Légende image, La police a perquisitionné cette maison à Waterloo et a arrêté les occupants, dont Idara, qui ont ensuite été inculpés en vertu des lois contre la sorcellerie.

N'ayant jamais eu de nouvelles de la police de Kambia concernant Kanu, j'ai tenté de le joindre moi-même pour le confronter directement aux allégations, mais il était injoignable.

Il arrive que même des affaires très médiatisées semblent piétiner.
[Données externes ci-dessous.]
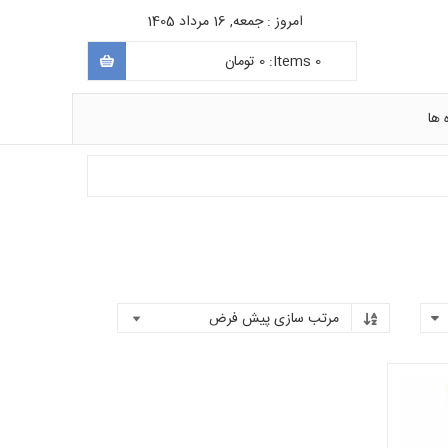
امروز : جمعه, 16 مرداد 1405
0
Items:
0
تومان
 ها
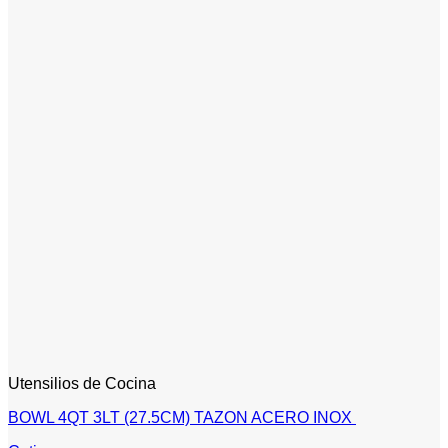
Utensilios de Cocina
BOWL 4QT 3LT (27.5CM) TAZON ACERO INOX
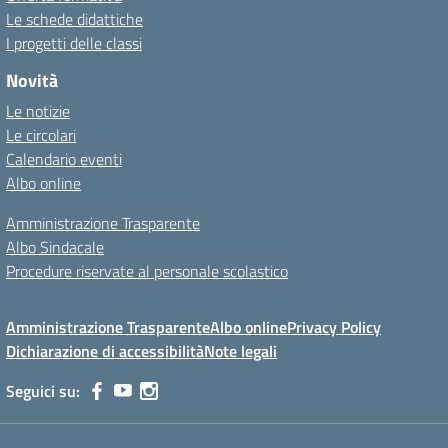
Le schede didattiche
I progetti delle classi
Novità
Le notizie
Le circolari
Calendario eventi
Albo online
Amministrazione Trasparente
Albo Sindacale
Procedure riservate al personale scolastico
Amministrazione Trasparente
Albo online
Privacy Policy
Dichiarazione di accessibilità
Note legali
Seguici su:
Il y a deux ans, un professeur d'université a disparu à Freetown et son corps a été retrouvé plus tard enterré dans ce que la police décrit comme le sanctuaire d'un herboriste à Waterloo.

L'affaire a été renvoyée devant la Haute Cour en août 2023 par un magistrat, mais deux sources ont indiqué à la BBC qu'elle n'avait pas encore été poursuivie et que les personnes détenues par la police avaient été libérées sous caution.
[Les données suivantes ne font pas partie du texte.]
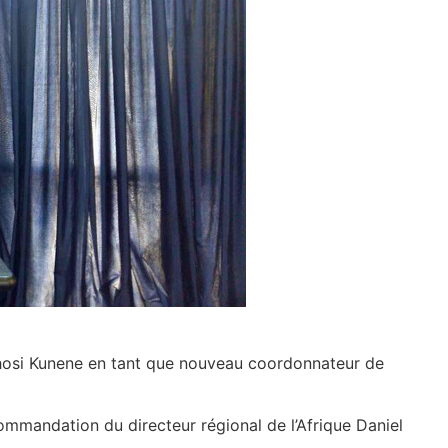
khosi Kunene en tant que nouveau coordonnateur de
ommandation du directeur régional de l’Afrique Daniel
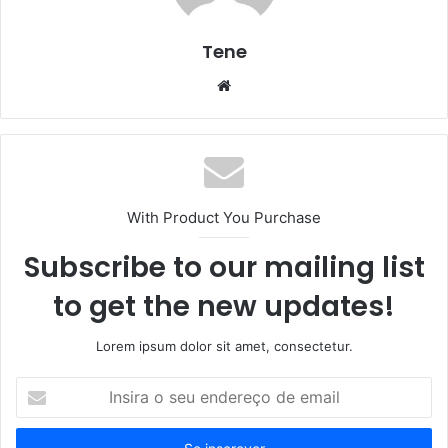
Tene
Website
With Product You Purchase
Subscribe to our mailing list
to get the new updates!
Lorem ipsum dolor sit amet, consectetur.
Insira
o
seu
Ma famille rencontre des obstacles similaires pour obtenir justice. En mai, lors de notre enquête pour la BBC, ma cousine Fatmata Conteh, âgée de 28 ans, a été assassinée à Makeni.
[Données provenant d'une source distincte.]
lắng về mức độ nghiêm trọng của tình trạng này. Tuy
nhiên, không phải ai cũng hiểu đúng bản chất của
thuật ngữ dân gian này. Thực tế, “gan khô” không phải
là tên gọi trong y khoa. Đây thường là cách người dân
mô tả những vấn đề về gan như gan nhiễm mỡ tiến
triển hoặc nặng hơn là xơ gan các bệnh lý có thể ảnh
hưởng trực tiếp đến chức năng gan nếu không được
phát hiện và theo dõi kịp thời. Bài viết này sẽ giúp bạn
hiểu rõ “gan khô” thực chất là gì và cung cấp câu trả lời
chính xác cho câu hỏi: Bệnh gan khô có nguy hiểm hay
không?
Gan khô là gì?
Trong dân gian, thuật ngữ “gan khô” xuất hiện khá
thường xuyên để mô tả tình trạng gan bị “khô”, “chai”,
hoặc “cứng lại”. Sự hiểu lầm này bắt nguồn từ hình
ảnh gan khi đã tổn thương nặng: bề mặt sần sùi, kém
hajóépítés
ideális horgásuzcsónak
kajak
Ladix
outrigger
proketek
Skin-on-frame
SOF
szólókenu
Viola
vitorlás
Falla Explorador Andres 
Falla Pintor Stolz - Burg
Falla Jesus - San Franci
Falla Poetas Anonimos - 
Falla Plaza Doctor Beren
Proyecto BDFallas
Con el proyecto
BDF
Coiffeuse et mère de deux enfants, son corps a été retrouvé le lendemain de son anniversaire au bord d'une route où, selon un habitant, deux autres corps avaient été découverts ces dernières semaines. Il lui manquait plusieurs dents de devant, ce qui a amené la communauté à croire qu'il s'agissait d'un meurtre rituel.

« C'était une femme qui n'a jamais fait de mal. Elle était très paisible et travailleuse », a déclaré une personne en deuil, tandis que famille, amis et collègues se rassemblaient pour des funérailles solennelles à la mosquée de son quartier.

Nous ne connaîtrons peut-être jamais le véritable mobile du meurtre de Fatmata. Sa famille a financé le transport de son corps à Freetown pour une autopsie – une dépense que les autorités n'avaient pas les moyens de prendre en charge – mais l'autopsie n'a pas permis de déterminer les causes du meurtre et aucune arrestation n'a encore eu lieu.

Comme pour la mère de Papayo, l'absence de réponses et le sentiment d'abandon de la part de la police alimentent la peur et la terreur dans les communautés pauvres comme Makeni.